Tsuji JM, Shaw NA, Nagashima S, Venkiteswaran JJ, Schiff SL, Watanabe T, Fukui M, Hanada S, Tank M, Neufeld JD (2023). Anoxygenic phototrophic Chloroflexota member uses a Type I reaction center. bioRxiv, DOI:10.1101/2020.07.07.190934

Final comments

Enjoy! I hope to continue to update/improve this pipeline (and remove some of the below caveats) over time, but for now, please feel free to use this basic working version.

Appendix

rotary workflow summary

  1. Perform short read QC (e.g., score, length, and adapter trimming) using bbduk.sh from bbmap
  2. Remove short read contamination using bbduk.sh from bbmap
  3. Perform simple long read QC using reformat.sh from bbmap
  4. Assemble long reads using Flye
  5. Perform end repair of any circular contigs (using a heavily modified version of the circlator workflow)
  6. Polish contigs using long reads via medaka
  7. If short reads are provided, polishes using Polypolish and POLCA
  8. Filters resulting contigs by a user-provided coverage threshold
  9. Rotates any circular contigs to start at a marker gene of your choice (dnaA by default), with help from circlator
  10. Performs one more round of polishing on circular contigs, either using Polypolish (if short reads were provided) or medaka (if only long reads were provided)
  11. Gene prediction via DFAST
  12. Functional and taxonomic annotation via EggNOG-mapper and GTDB-Tk

Known issues

  • Limited flags are exposed for some key tools in the pipeline (e.g., Flye)
  • Minimum supported length for circular contigs is 100 kb (it should be a fairly easy fix in a future version to decrease this threshold)
  • Edge case: If you get "unlucky" and genome rotation is not substantial (e.g., dnaA is already at the end of the contig), re-polishing will have limited effect on improving assembly quality.
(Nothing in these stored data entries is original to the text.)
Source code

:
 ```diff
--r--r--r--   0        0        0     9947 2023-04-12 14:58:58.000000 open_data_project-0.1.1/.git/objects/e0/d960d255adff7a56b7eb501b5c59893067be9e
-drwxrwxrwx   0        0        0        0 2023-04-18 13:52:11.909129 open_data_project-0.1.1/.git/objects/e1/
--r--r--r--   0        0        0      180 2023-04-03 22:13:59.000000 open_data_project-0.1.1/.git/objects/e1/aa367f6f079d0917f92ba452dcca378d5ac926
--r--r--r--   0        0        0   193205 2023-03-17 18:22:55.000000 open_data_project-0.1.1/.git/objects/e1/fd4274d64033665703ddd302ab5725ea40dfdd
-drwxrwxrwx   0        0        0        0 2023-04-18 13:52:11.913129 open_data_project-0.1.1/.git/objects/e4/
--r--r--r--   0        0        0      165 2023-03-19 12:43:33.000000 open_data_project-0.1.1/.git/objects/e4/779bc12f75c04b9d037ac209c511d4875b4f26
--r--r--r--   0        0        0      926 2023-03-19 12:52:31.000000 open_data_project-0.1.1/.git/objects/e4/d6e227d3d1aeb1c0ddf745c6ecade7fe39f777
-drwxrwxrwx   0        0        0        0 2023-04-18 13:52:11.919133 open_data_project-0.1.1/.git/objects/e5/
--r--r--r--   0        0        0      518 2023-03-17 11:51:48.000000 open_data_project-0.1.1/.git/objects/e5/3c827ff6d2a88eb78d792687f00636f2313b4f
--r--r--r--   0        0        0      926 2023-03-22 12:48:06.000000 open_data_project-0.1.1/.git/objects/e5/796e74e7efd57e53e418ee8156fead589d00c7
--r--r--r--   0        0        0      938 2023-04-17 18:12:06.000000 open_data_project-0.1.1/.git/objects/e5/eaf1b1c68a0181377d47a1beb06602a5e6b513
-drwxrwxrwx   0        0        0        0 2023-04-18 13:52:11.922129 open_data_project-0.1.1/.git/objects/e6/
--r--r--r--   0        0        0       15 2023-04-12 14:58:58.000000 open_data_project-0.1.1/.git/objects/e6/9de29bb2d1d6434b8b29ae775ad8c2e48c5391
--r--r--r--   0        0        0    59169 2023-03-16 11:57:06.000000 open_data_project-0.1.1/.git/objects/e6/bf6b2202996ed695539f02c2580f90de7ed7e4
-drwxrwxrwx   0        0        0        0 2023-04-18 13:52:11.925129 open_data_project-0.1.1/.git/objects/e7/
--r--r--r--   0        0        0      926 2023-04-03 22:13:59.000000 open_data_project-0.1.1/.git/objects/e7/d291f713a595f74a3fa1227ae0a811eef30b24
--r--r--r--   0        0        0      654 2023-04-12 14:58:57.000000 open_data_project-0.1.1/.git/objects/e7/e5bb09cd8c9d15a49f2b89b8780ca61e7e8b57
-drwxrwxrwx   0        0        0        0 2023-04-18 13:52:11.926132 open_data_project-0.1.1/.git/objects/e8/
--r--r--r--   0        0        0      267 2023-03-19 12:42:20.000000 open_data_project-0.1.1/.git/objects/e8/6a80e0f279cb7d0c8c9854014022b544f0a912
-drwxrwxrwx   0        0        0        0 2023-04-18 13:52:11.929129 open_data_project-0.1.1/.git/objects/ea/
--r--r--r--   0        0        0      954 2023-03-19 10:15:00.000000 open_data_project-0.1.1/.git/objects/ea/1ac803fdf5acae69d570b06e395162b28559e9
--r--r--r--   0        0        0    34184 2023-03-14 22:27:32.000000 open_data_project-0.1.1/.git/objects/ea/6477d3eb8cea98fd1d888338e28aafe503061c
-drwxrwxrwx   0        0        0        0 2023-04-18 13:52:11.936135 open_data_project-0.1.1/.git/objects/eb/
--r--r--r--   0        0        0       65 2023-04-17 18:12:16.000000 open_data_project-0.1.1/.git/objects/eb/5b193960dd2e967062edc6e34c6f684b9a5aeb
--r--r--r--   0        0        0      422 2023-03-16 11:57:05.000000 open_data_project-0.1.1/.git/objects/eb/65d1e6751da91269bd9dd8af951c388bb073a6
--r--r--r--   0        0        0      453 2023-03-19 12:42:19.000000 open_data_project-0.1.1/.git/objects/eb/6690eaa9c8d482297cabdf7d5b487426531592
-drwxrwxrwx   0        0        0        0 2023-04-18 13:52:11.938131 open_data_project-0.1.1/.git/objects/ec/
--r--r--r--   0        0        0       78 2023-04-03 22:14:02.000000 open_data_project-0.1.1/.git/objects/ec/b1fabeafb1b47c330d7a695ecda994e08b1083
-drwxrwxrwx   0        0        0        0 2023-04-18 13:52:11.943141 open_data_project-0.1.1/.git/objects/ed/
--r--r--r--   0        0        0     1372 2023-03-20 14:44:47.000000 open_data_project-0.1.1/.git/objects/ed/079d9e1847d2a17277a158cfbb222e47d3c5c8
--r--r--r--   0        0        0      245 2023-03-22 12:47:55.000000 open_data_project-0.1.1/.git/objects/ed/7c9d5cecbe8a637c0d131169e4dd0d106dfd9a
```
Ideally, I should add a test of how the contig was rotated after finding dnaA.
  • Very rare edge case: Similarly, for short contigs, the error-prone region from end repair might end up near the end of short contigs (e.g., < 100kb long). This means that it could miss the benefits of long read polishing. It will still receive short read polishing after the circularization module, but sometimes short read polishing is less efficient if long read polishing has not been performed properly in advance. Ideally, I should add a check of how short contigs have been rotated after end repair.
  • If rotary is run in batch mode, then all samples in one batch must have only long reads, or all samples in one batch must have long and short reads. In the future, we hope to make the pipeline more flexible in this area.

Future to-do's and ideas

  • Create a conda install (e.g., in bioconda)
  • Add summary reports
  • Add other assembly options
  • Auto classify contigs as chromosomes vs. plasmids

Footnotes

1 Currently, Nanopore data generated with R9.4.1 flow cells (or earlier) requires short reads for error correction. A recent paper demonstrated that microbial genome assemblies from R10.4 flow cells no longer benefit from short read error correction compared to just using long reads (very cool!). Thus, long-read only assembly and polishing might be sufficient if you have R10.4 (or higher) data - probably should be called with a super-high accuracy Guppy model.